Л. Ю. Брик писала: «Почему же застрелился
Володя?… В нем была исступленная любовь к жизни, любовь ко всем ее проявлениям
– к революции, к искусству, к работе, ко мне, к женщинам, к азарту, к воздуху,
которым он дышал. Его удивительная энергия преодолевала все препятствия. Но он
знал, что не сможет победить старость и с болезненным ужасом ждал ее с самых
молодых лет. Всегдашние разговоры Маяковского о самоубийстве! Это был террор. В
16-м году рано утром меня разбудил телефонный звонок. Глухой, тихий голос
Маяковского: „Я стреляюсь. Прощай, Лилик". Я крикнула: „Подожди
меня!" – что-то накинула поверх халата. Скатилась с лестницы, умоляла,
гнала. Била извозчика кулаками в спину. Маяковский открыл мне дверь. В комнате
на столе лежал пистолет. Он сказал: „Стрелялся, осечка, второй раз не решился,
ждал тебя". Я была в неописуемом ужасе, не могла прийти в себя… Когда в
1956 году в Москву приезжал Роман Якобсон, он напомнил мне мой разговор с ним в
1920 году. Мы шли вдоль Охотного ряда, он сказал: „Не представляю себе Володю
старого, в морщинах". А я ответила ему: „Он ни за что не будет старым, он
обязательно застрелится. Он уже стрелялся – была осечка. Но ведь осечка бывает
не каждый раз!" Перед тем, как покончить с собой, Маяковский вынул обойму
из пистолета и оставил только один патрон в стволе. Зная его, я убеждена, что
он доверился судьбе, думал – если не судьба, опять будет осечка, и он поживет
еще…
Как часто я слышала от Маяковского слово
«самоубийство». Чуть что – покончу с собой. 35 лет – старость! До тридцати лет
доживу, дольше не стану.

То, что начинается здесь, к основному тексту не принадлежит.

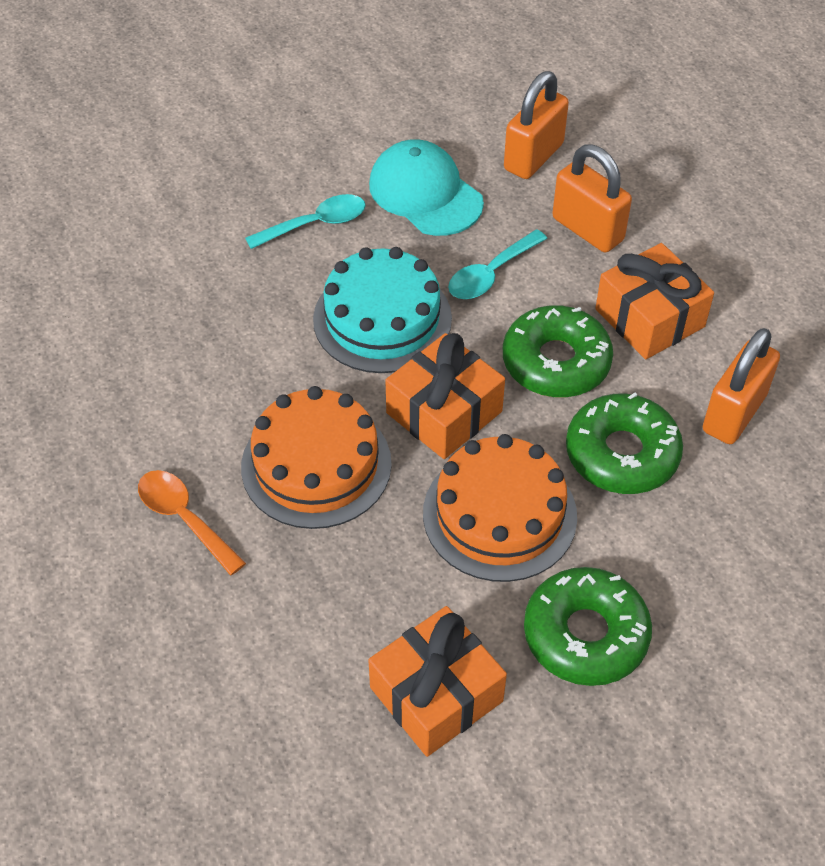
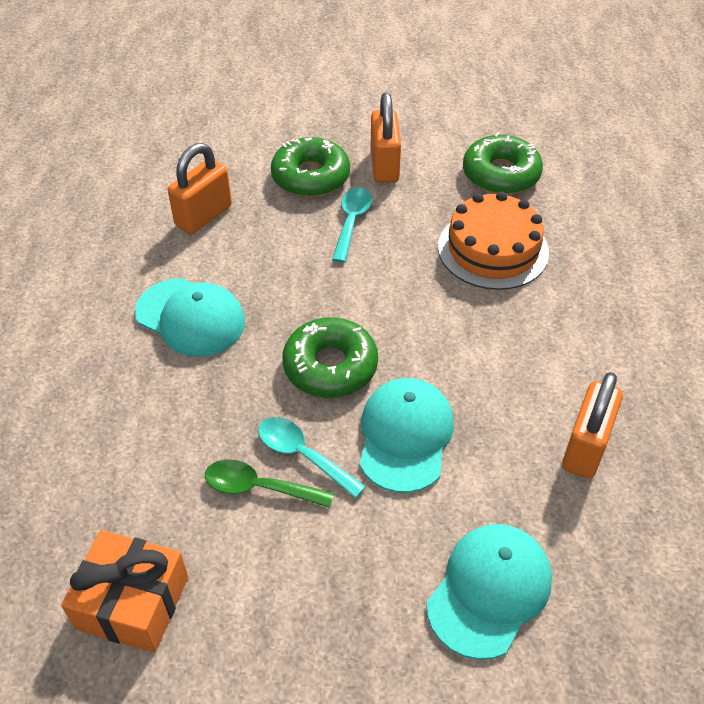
green spoon: none = 0 -> [205,459,334,508] = 1
orange cake: [241,386,392,529] [423,434,577,582] = 2 -> [438,191,549,290] = 1
orange gift: [368,606,507,757] [385,333,505,459] [595,243,714,359] = 3 -> [61,530,188,653] = 1
orange spoon: [138,470,246,576] = 1 -> none = 0
turquoise cake: [313,247,452,373] = 1 -> none = 0
turquoise cap: [369,139,484,236] = 1 -> [135,278,245,357] [359,378,454,493] [426,524,552,660] = 3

Сколько раз я мучительно пыталась его убедить в том,
что ему старость не страшна, что он не балерина. Лев Толстой,
Гёте были не «молодой» и не «старый», а Лев Толстой, Гёте. Так же и он, Володя,
в любом возрасте – Владимир Маяковский. Разве я могла бы разлюбить его из-за
морщин? Когда у него будут мешки под глазами и морщины по всей щеке, я буду
обожать их. Но он упрямо твердил, что не хочет дожить ни до своей, ни до моей
старости. Не действовали и мои уверения. что «благоразумие», которого он так
боится, конечно, отвратительное, но не обязательное же свойство старости.

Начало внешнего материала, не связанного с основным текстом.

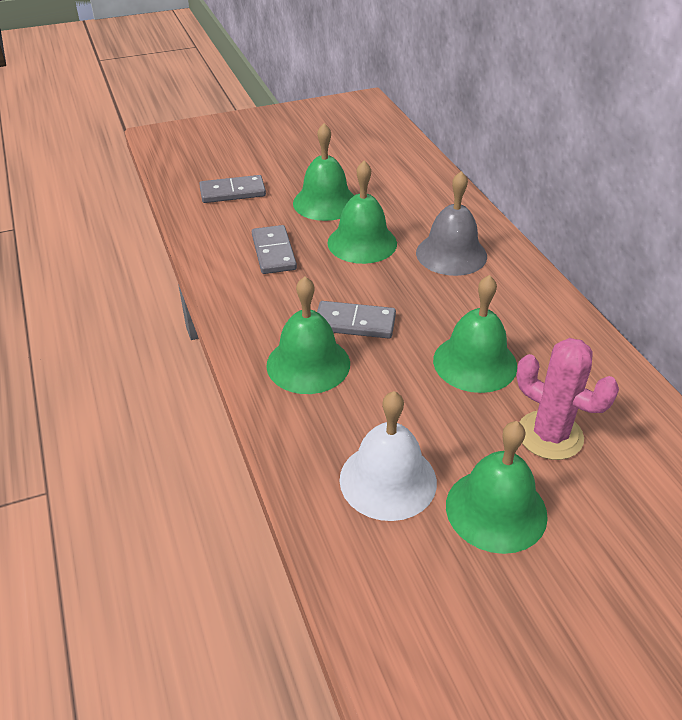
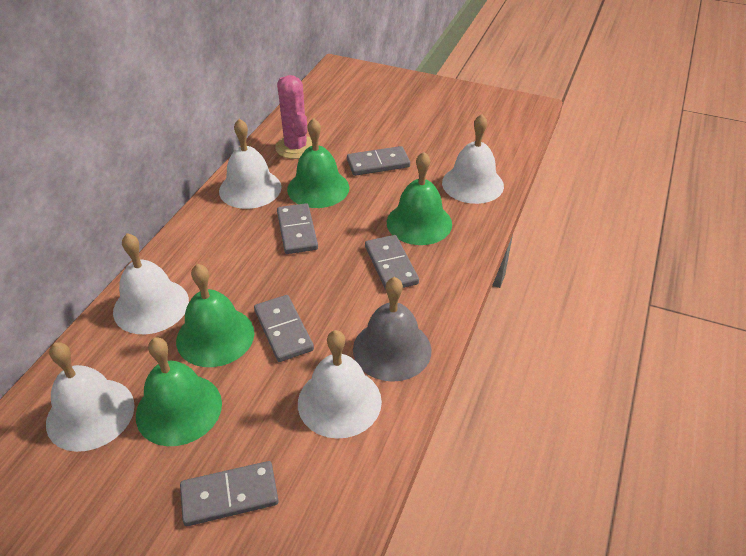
green bell: [266,276,350,394] [293,123,355,221] [327,161,397,264] [433,275,517,393] [446,421,548,554] = 5 -> [136,337,222,446] [176,264,254,367] [287,118,349,208] [387,152,452,245] = 4
grey domino: [199,175,266,203] [252,225,297,274] [317,301,396,339] = 3 -> [180,461,279,526] [254,295,314,362] [277,203,318,254] [347,146,410,176] [365,235,419,290] = 5
white bell: [339,391,437,521] = 1 -> [46,342,135,452] [113,233,189,334] [219,118,282,209] [298,330,382,439] [442,114,504,204] = 5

Толстой не поддался ему. Ушел. Глупо ушел, по-молодому… Мысль о самоубийстве
была хронической болезнью Маяковского, и, как каждая хроническая болезнь, она
обострялась при неблагоприятных условиях. Конечно, разговоры и мысли о
самоубийстве не всегда одинаково пугали меня, а то и жить было бы невозможно.

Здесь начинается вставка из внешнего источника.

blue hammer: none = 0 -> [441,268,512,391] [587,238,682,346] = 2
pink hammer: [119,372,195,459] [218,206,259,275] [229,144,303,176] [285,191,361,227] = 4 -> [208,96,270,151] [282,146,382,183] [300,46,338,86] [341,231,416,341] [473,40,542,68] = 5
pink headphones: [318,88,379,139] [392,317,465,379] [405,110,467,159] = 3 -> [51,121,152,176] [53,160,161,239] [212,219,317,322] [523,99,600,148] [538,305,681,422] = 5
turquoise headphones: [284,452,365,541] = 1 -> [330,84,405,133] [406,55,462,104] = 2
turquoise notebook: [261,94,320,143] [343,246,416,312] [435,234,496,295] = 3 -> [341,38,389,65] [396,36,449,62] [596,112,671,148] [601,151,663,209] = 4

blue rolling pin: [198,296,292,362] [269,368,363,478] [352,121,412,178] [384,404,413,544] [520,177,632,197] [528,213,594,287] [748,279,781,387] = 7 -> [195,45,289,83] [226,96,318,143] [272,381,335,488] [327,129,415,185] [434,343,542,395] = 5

Кто-то опаздывал на партию в карты – он никому не нужен. Девушка не позвонила
по телефону, когда он ждал, – никто его не любит. А если так, значит –
жить бессмысленно…»
После смерти началось
замалчивание поэта, прерванное в 1935 году резолюцией Сталина, наложенной на
адресованном ему письме: «Тов. Ежов, очень прошу вас обратить внимание на
письмо Брик. Маяковский был и остается лучшим, талантливейшим поэтом нашей
советской эпохи. Безразличие к его памяти и к его произведениям – преступление.
Жалобы Брик, по-моему, правильны. Свяжитесь с ней или вызовите ее в Москву.
Привлеките к делу Таль и Мехлиса и сделайте, пожалуйста, все, что упущено нами.
Если моя помощь понадобится – я готов». В результате Совнарком СССР признал
труды Маяковского государственным достоянием.